Miss You Already (Catherine Hardwicke, 2015)
For a two-hour film where almost nothing really happens in the way of plot, Miss You Already covers a whole lot of ground. Jess (Drew Barrymore) and Milly (Toni Collette) meet as tweens and become instant friends. Growing up, they share everything, and are side-by-side for every big moment. In their 20s, Milly gets pregnant and marries a rock star, while Jess marries an oil rig worker and they move into a houseboat. Forward roughly ten years, Milly has two children and Jess has been trying unsuccessfully to have a baby. Milly is diagnosed with breast cancer, and though Jess runs to her side to take care of her, when she finally gets pregnant, she can’t bring herself to share her good news with the physically and emotionally weak Milly. As their situations quickly become tougher, both of their relationships with their husbands get complicated and their friendship becomes strained. Admittedly, Hardwicke’s bizarre direction and editing choices don’t always work – the handheld close-ups and quick editing are messy and awkward as often as they are heartwrenching – but there is plenty of beauty and love in the way she films the two women. What makes this worthwhile is the amazing chemistry between the two leads, and the way they deal with cancer in an unsentimental and funny way. The women are terrified, but they continue to laugh and poke fun at each other just like always, something I can tell you takes great bravery. As dorky as it often is, it’s Hardwicke’s best work in a hugely underrated career.

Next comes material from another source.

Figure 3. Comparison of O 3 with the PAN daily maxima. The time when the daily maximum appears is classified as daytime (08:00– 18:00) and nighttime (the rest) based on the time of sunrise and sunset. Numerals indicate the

Just Another Girl on the IRT (Leslie Harris, 1992)
This film follows teenager Chantel Mitchell (Ariyan Johnson) as she navigates school, parents, friends, and boys in pre-gentrified Brooklyn. Brash, outspoken, funny, and smart, Chantel is sometimes difficult to like, but impossible not to admire. She refuses to let anything get in the way of her goal to graduate early and go to college, though her stubborn inability to recognize her own immaturity often makes her her own worst enemy. When Chantel gets pregnant, her dream is threatened by the shocking change, and her surprise and confusion almost cripple her. After a few truly shocking scenes in the third act, ultimately Chantel proves to be the young woman many doubted she would turn out to be. The beautifully soft lighting lends the film intimacy while the bright colors of the girls’ clothes make their youth loud and vibrant. Through Chantel, we also see the struggles of her teachers, parents, and friends, rounding the film out so that it could almost be a documentary. It’s an important time capsule of Black culture in 1990s New York, and a still-relevant testament to the resilience of teenagers and the strength it takes to make it through daily life as a woman of color. The scene in which Chantel is in line at the welfare office right after discovering her pregnancy, looking on in terror at a screaming child next to her, is about as real as it gets.